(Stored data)

BEGIN

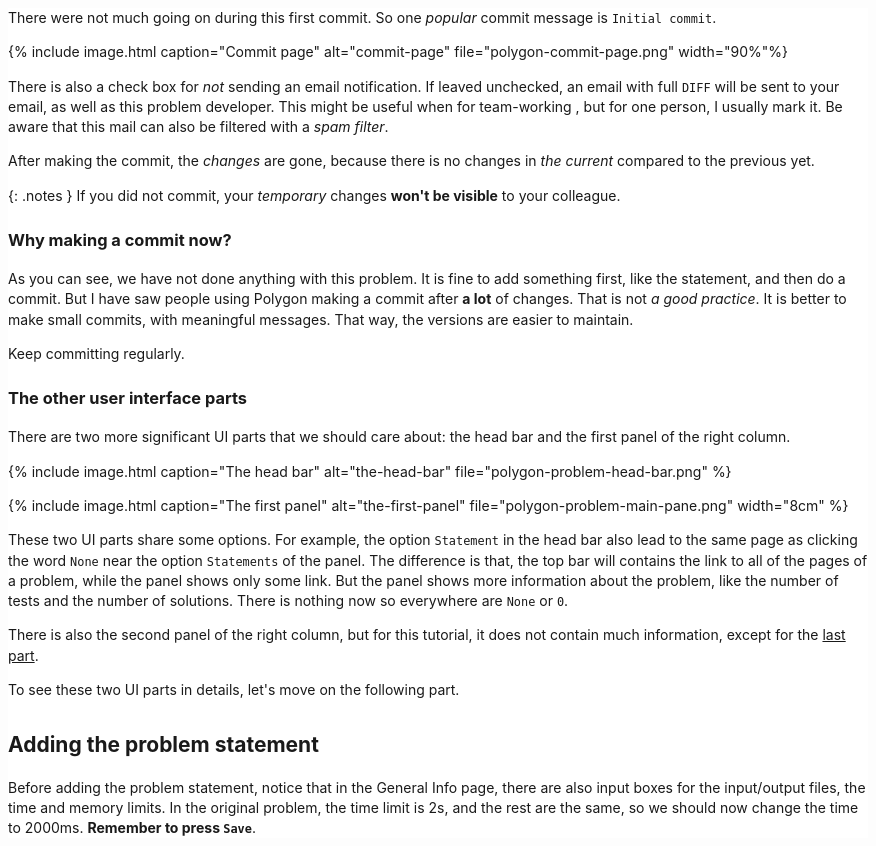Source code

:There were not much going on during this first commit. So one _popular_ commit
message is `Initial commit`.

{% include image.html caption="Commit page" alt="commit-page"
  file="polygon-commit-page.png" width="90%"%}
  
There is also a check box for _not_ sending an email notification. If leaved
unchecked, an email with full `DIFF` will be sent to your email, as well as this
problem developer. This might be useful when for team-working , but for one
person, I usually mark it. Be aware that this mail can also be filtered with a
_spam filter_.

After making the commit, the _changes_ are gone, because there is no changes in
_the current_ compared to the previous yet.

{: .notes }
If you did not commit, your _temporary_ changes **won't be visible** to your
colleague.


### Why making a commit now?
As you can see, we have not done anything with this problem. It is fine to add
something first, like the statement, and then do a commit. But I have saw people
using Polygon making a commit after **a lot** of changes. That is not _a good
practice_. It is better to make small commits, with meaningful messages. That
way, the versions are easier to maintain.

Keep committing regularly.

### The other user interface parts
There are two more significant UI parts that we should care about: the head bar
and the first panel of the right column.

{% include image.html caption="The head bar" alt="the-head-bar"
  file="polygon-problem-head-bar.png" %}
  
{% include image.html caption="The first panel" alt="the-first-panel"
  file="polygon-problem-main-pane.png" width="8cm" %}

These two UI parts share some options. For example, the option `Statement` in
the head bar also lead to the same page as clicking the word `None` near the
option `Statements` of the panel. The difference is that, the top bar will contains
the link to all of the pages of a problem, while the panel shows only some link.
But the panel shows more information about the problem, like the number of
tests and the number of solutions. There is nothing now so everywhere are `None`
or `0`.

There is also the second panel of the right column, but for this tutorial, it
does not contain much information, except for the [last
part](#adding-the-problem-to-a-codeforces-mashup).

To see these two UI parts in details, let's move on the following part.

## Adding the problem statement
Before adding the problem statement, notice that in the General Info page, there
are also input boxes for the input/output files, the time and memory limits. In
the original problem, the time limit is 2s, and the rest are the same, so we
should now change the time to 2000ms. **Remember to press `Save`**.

END
BEGIN

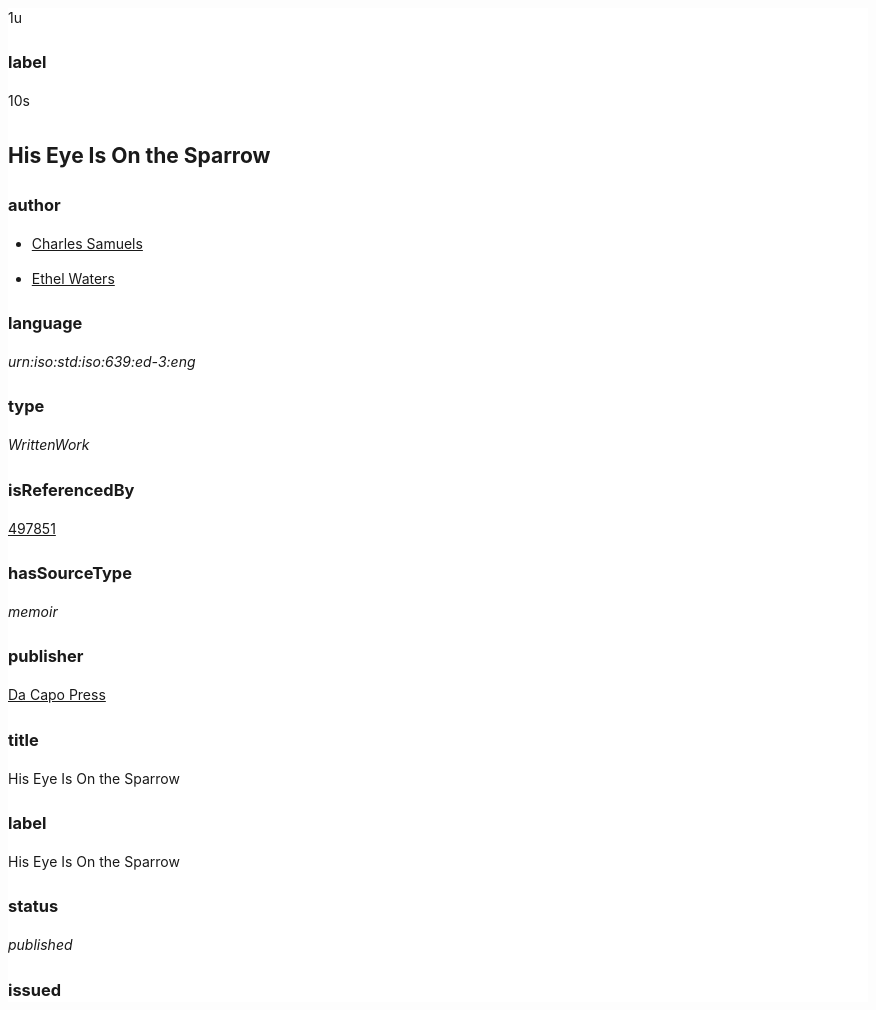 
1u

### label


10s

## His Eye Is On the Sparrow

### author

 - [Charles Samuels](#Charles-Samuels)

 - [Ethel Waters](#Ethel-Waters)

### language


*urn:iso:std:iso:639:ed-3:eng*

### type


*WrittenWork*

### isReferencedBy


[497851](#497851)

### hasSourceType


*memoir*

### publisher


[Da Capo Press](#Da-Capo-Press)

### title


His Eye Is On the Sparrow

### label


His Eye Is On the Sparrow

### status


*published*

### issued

END

Instructions to follow =>
Each line that holds the string "html" is to be copied from the entries above.

Answer section =>
{% include image.html caption="Commit page" alt="commit-page"
{% include image.html caption="The head bar" alt="the-head-bar"
{% include image.html caption="The first panel" alt="the-first-panel"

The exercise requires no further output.